— BEGIN STORED DATA —

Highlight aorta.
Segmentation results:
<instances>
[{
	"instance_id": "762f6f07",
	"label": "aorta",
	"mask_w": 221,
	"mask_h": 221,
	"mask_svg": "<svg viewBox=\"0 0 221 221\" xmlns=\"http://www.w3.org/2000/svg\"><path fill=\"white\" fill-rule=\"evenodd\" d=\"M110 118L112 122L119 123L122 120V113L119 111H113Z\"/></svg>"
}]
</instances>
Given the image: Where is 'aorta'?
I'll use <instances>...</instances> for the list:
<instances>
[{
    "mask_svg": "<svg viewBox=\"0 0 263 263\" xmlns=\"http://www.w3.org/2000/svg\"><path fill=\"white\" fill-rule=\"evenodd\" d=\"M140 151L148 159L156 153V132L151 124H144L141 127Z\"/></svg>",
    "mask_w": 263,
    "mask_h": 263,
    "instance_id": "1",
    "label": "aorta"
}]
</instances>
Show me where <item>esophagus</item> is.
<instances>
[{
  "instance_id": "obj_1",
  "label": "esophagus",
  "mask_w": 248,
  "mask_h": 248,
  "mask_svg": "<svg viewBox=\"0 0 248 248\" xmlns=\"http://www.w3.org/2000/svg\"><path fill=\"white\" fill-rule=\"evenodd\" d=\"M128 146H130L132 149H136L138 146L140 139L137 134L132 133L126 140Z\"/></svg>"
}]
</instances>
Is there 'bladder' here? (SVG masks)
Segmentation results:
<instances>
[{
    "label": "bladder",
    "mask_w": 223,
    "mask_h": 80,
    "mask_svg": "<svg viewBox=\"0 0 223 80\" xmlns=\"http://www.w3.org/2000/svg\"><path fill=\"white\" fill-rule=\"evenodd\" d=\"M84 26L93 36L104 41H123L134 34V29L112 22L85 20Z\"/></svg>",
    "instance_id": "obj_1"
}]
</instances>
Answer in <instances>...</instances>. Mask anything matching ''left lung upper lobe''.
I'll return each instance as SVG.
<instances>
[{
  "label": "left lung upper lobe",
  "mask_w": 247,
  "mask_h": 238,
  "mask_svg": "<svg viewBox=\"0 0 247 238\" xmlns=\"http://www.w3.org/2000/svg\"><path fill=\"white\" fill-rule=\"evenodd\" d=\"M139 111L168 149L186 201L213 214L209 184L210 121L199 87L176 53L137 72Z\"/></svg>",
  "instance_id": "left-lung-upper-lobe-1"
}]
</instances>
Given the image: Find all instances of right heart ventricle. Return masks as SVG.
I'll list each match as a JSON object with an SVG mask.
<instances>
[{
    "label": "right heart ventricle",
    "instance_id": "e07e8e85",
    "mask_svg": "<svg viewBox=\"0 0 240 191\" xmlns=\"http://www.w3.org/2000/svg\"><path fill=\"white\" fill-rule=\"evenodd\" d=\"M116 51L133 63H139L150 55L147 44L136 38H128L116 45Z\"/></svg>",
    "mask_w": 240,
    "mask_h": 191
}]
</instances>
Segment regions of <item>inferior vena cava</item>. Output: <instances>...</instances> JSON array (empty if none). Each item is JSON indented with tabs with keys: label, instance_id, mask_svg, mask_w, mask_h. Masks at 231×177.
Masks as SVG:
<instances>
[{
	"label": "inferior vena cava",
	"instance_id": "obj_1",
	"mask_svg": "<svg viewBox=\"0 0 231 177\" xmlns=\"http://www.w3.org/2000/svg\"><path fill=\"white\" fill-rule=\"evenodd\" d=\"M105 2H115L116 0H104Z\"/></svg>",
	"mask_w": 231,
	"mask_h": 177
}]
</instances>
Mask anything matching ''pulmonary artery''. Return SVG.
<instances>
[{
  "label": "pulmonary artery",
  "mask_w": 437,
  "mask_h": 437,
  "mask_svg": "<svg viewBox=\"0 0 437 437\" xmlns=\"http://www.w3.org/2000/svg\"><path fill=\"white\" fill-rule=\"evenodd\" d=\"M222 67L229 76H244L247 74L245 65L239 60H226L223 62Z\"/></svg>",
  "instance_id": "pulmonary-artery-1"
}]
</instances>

— END STORED DATA —

◆ DIRECTIONS ◆
Return every line of the listing above that contains the string "label".

◆ SOLUTION TO THIS EXERCISE ◆
	"label": "aorta",
    "label": "aorta"
  "label": "esophagus",
    "label": "bladder",
  "label": "left lung upper lobe",
    "label": "right heart ventricle",
Segment regions of <item>inferior vena cava</item>. Output: <instances>...</instances> JSON array (empty if none). Each item is JSON indented with tabs with keys: label, instance_id, mask_svg, mask_w, mask_h. Masks at 231×177.
	"label": "inferior vena cava",
  "label": "pulmonary artery",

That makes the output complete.